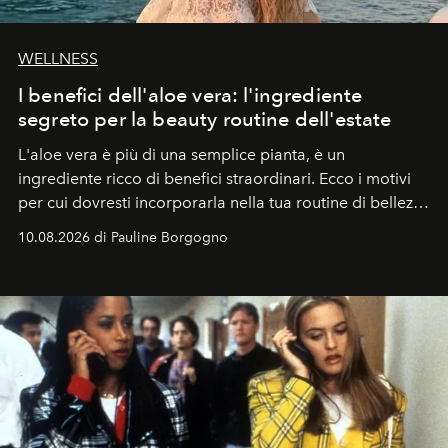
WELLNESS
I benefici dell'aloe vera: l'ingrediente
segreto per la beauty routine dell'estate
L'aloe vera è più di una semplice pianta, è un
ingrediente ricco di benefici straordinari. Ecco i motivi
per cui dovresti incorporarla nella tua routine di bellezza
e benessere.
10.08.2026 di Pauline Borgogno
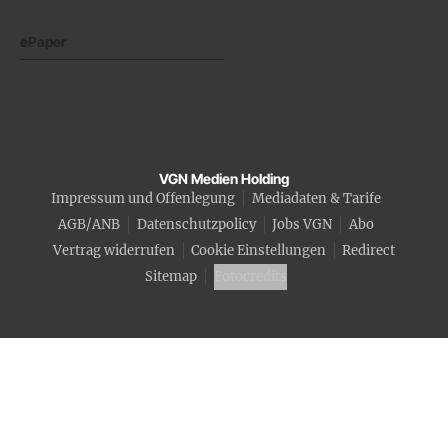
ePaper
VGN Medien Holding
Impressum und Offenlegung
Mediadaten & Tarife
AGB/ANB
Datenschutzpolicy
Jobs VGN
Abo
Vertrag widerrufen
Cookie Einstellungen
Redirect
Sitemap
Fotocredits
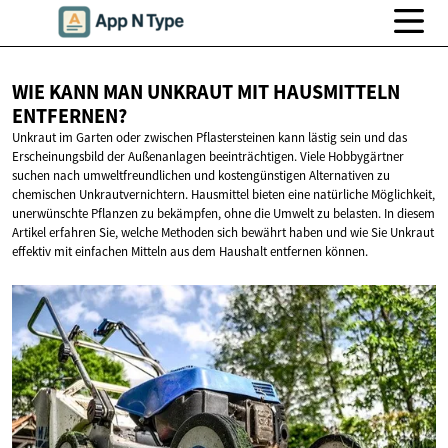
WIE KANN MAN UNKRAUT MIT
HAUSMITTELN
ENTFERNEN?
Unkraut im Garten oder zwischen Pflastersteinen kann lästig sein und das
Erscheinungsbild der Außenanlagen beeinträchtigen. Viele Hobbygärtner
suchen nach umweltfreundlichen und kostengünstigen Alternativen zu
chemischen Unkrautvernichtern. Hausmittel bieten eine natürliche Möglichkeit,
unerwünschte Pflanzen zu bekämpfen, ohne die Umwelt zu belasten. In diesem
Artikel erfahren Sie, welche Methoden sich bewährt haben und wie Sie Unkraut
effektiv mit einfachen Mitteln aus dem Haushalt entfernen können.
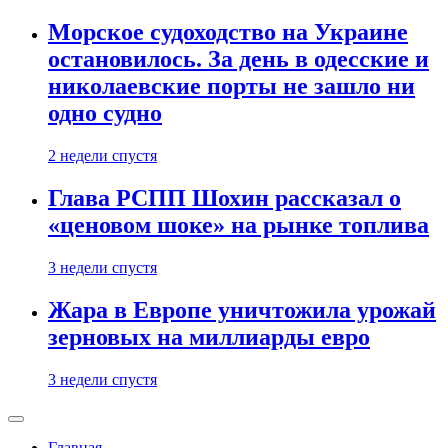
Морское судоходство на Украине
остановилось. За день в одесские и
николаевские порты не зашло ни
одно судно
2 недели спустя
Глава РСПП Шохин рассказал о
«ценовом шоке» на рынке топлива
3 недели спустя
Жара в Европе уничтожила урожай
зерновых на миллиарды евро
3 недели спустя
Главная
####################
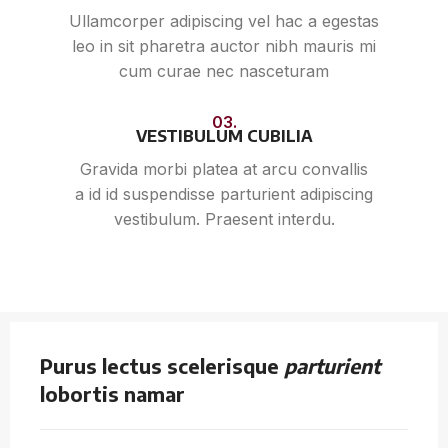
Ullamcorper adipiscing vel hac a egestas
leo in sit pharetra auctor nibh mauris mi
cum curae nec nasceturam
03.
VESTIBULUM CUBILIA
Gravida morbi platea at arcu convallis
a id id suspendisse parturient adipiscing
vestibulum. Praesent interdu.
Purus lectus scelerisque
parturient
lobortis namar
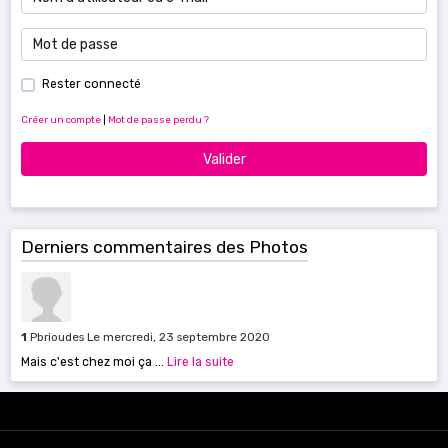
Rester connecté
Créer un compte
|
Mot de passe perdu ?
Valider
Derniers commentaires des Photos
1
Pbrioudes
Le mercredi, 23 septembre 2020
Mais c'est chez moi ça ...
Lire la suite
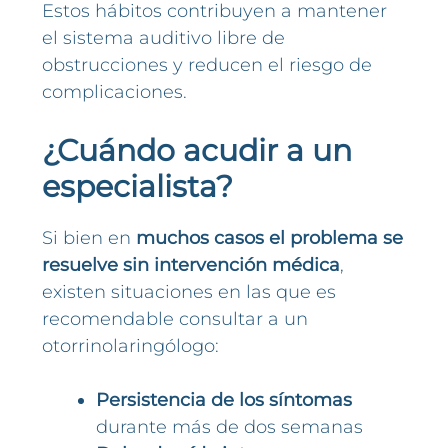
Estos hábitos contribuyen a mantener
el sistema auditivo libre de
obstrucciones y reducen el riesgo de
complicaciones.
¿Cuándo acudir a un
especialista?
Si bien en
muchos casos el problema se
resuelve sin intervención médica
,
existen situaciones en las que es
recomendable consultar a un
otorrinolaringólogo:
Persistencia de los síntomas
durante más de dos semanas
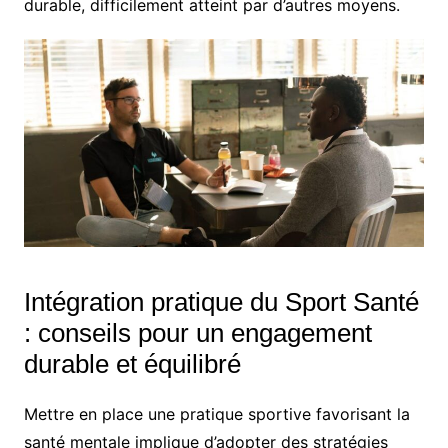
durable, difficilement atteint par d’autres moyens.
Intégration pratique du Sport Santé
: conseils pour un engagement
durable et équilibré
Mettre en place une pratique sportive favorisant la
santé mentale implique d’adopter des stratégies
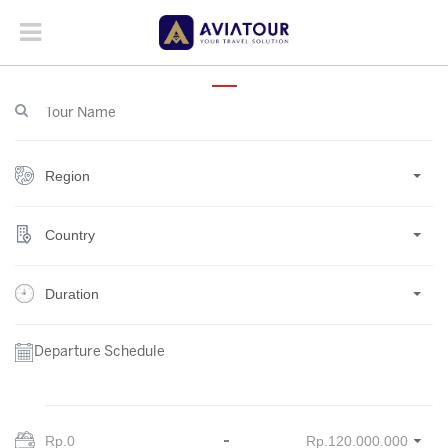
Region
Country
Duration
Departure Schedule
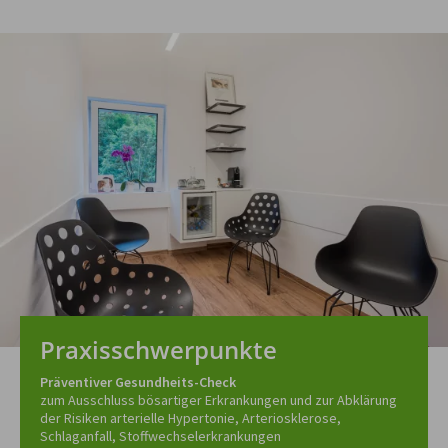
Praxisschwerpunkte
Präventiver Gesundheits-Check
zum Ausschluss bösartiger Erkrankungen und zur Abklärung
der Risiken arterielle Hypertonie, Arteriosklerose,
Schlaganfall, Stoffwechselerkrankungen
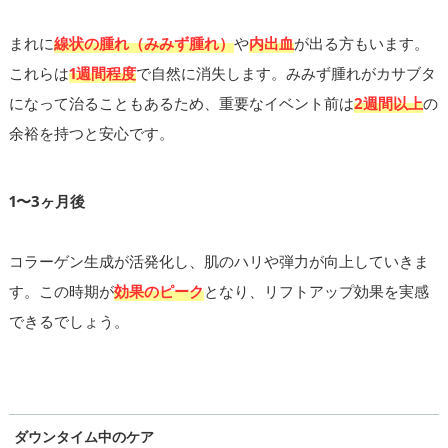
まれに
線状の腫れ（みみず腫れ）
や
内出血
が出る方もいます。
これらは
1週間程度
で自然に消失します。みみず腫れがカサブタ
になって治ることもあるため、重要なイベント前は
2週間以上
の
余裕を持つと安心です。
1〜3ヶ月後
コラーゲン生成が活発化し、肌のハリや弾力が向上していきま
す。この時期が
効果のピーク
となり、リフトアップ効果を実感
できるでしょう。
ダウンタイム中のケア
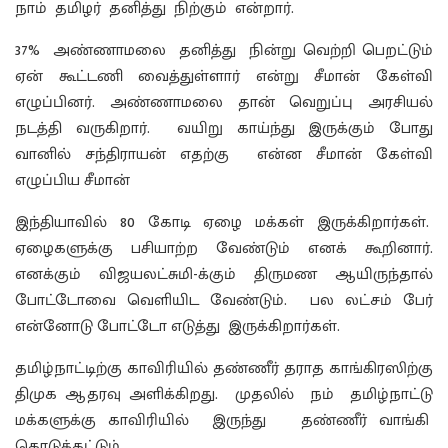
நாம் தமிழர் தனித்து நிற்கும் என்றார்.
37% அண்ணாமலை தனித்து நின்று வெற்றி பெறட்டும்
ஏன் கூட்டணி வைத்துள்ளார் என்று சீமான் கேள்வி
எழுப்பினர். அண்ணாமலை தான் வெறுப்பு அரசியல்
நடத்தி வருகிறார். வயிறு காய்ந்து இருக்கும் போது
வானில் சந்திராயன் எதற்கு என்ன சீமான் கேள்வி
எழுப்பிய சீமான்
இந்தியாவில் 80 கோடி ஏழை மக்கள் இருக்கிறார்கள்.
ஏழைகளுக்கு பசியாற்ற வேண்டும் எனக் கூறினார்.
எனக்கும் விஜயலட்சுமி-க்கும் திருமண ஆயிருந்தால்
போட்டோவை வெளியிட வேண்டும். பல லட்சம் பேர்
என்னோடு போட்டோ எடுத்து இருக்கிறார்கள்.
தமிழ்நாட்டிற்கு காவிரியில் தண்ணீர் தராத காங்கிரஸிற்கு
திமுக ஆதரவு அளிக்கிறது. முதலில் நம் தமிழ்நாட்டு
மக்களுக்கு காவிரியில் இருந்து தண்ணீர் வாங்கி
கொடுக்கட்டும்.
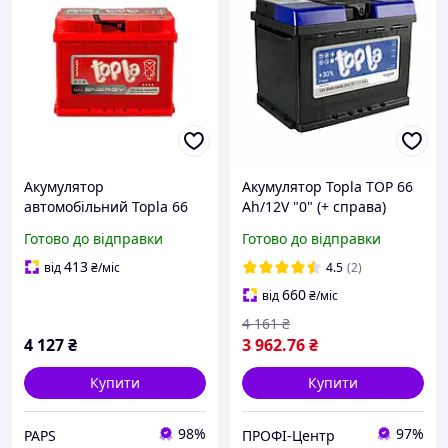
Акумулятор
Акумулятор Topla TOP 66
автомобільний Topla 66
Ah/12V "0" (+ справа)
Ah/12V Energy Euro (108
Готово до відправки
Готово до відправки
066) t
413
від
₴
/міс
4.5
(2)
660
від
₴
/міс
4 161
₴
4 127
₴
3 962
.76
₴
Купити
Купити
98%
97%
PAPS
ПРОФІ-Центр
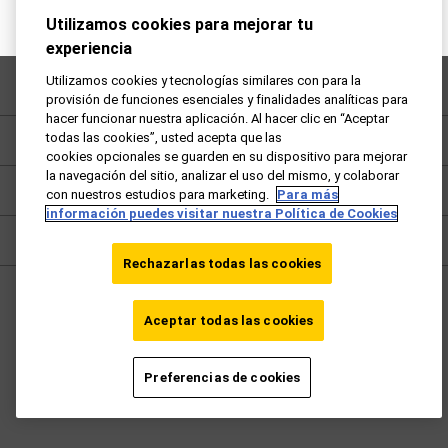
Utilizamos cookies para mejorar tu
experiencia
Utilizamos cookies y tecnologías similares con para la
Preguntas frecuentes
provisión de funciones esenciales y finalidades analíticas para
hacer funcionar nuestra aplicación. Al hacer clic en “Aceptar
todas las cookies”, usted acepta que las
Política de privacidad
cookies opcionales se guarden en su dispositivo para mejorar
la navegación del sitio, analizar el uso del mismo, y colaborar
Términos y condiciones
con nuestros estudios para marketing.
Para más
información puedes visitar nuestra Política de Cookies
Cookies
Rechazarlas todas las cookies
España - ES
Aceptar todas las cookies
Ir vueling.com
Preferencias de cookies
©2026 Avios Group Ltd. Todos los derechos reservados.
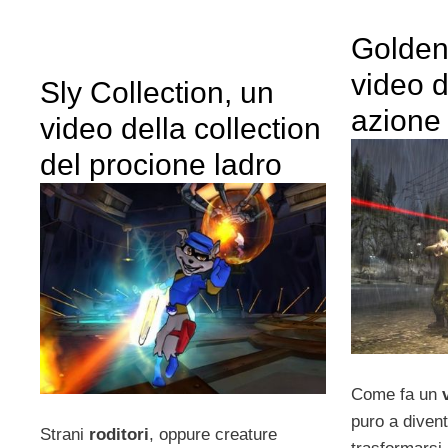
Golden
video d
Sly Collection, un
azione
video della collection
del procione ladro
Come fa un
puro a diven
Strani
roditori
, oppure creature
####################
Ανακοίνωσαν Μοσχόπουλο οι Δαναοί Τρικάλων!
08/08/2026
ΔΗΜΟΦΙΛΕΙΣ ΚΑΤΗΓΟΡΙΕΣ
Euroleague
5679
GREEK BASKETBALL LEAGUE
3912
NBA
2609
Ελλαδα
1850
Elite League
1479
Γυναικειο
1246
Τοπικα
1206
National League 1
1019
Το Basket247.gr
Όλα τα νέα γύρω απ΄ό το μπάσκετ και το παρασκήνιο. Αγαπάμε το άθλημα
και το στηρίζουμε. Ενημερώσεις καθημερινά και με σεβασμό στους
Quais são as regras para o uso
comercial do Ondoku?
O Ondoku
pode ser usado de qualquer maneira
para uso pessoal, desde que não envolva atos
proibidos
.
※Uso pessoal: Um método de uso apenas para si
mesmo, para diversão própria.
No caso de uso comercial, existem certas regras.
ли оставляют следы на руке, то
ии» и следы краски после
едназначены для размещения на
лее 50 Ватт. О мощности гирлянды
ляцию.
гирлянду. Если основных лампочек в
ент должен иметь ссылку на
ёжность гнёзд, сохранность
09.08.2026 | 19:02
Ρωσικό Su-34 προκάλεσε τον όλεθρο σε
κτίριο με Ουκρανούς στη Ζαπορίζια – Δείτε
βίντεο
####################
* What to work on
Scan the data for the string "ingrediente" and copy each line in which it occurs.

* Your response
I benefici dell'aloe vera: l'ingrediente
ingrediente ricco di benefici straordinari. Ecco i motivi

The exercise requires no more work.